RECORDS SUPPLIED:
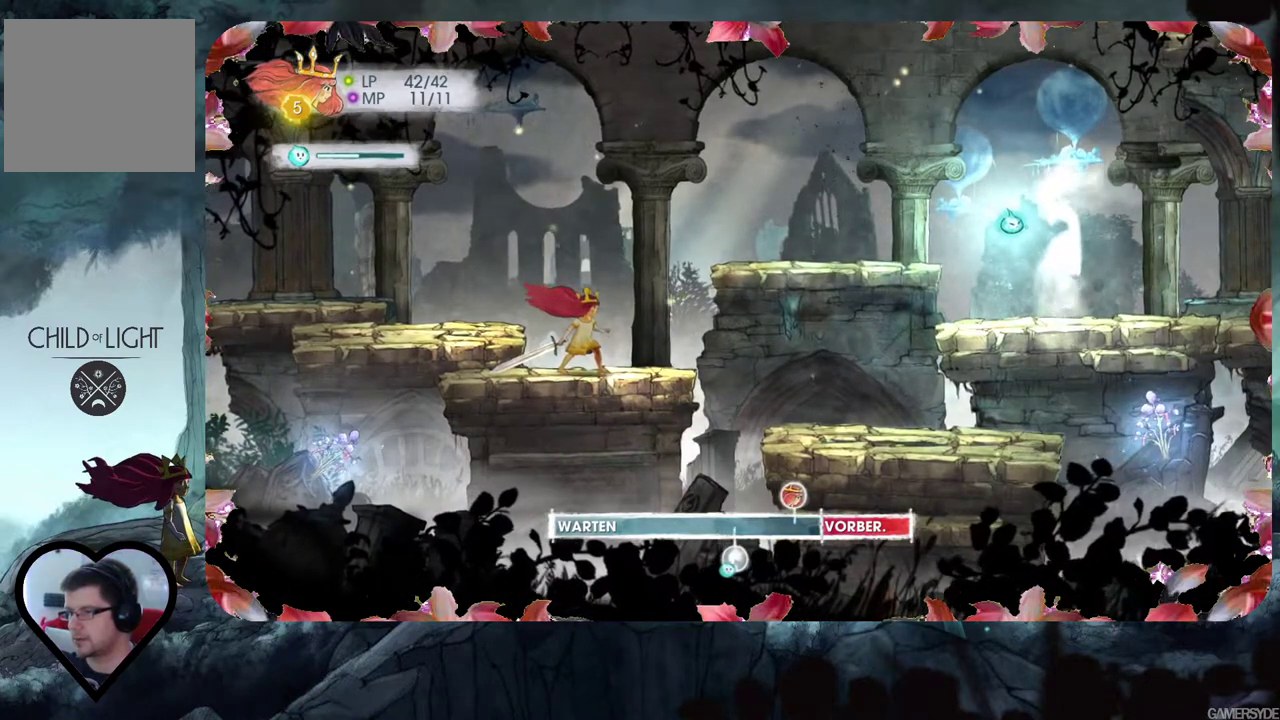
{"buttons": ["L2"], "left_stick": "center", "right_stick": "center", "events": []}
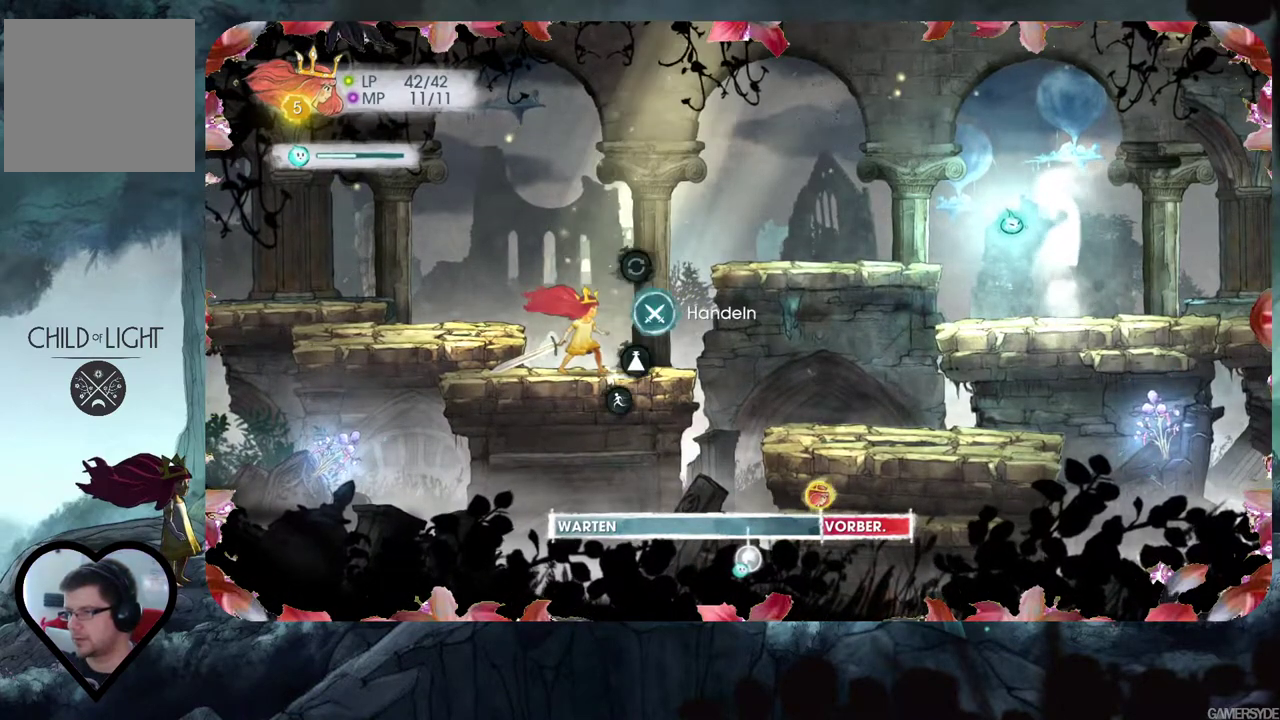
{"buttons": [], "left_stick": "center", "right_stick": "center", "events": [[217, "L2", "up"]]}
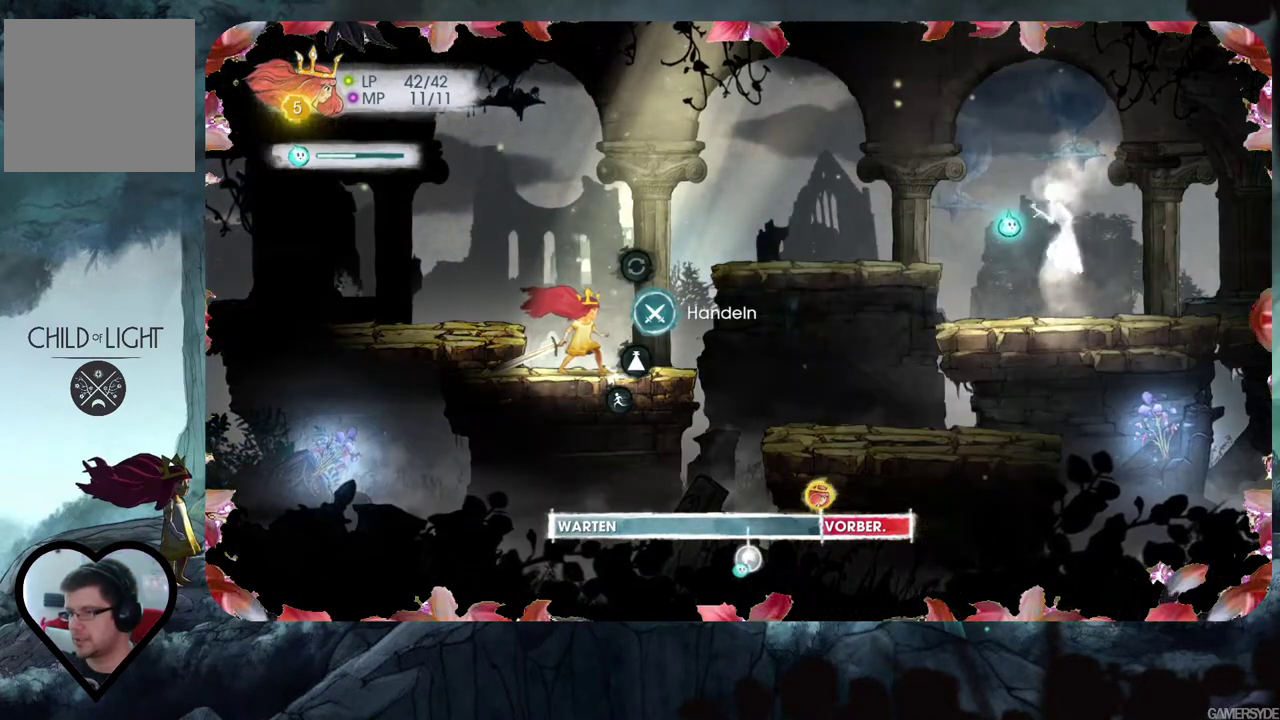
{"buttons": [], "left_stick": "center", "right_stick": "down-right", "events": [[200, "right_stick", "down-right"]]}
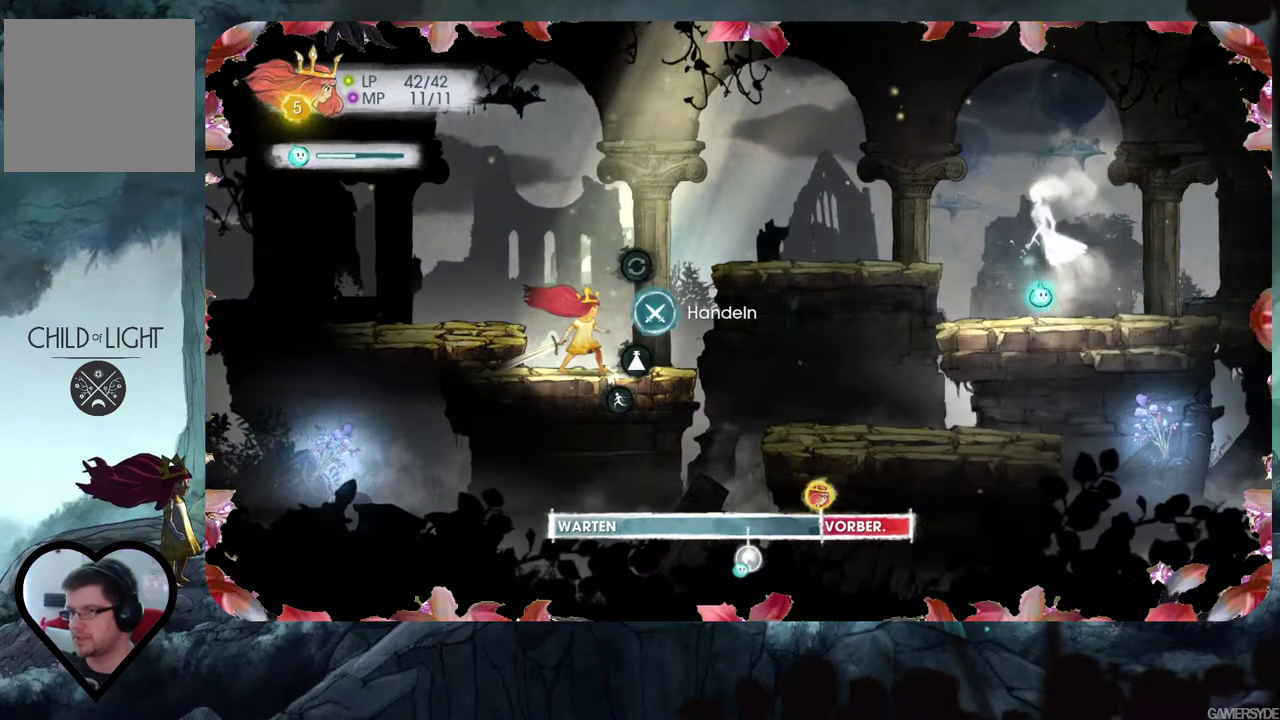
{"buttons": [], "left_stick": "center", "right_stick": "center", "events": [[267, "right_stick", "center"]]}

--

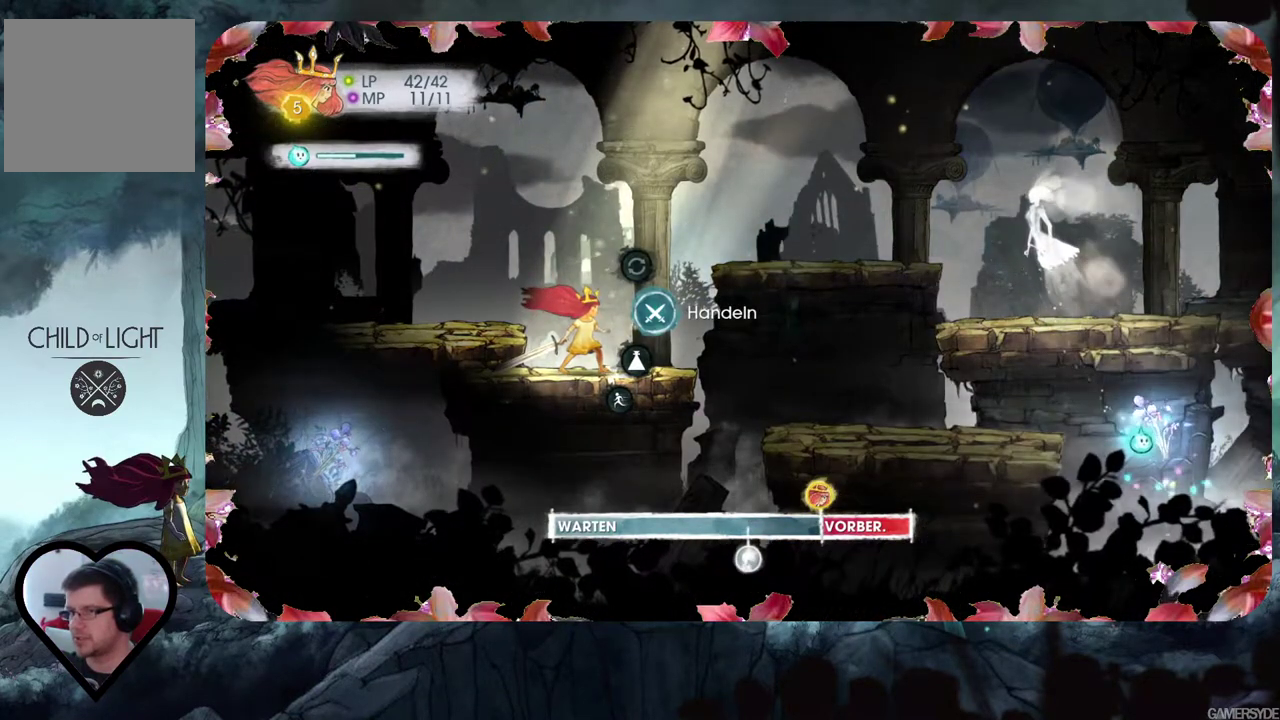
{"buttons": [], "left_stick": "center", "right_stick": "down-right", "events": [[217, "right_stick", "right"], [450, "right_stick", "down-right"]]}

WHAT IS NEEDED: Please go line by line through the records above, copying each one that holds the string "down".

WRITTEN RESPONSE:
{"buttons": [], "left_stick": "center", "right_stick": "down-right", "events": [[200, "right_stick", "down-right"]]}
{"buttons": [], "left_stick": "center", "right_stick": "down-right", "events": [[217, "right_stick", "right"], [450, "right_stick", "down-right"]]}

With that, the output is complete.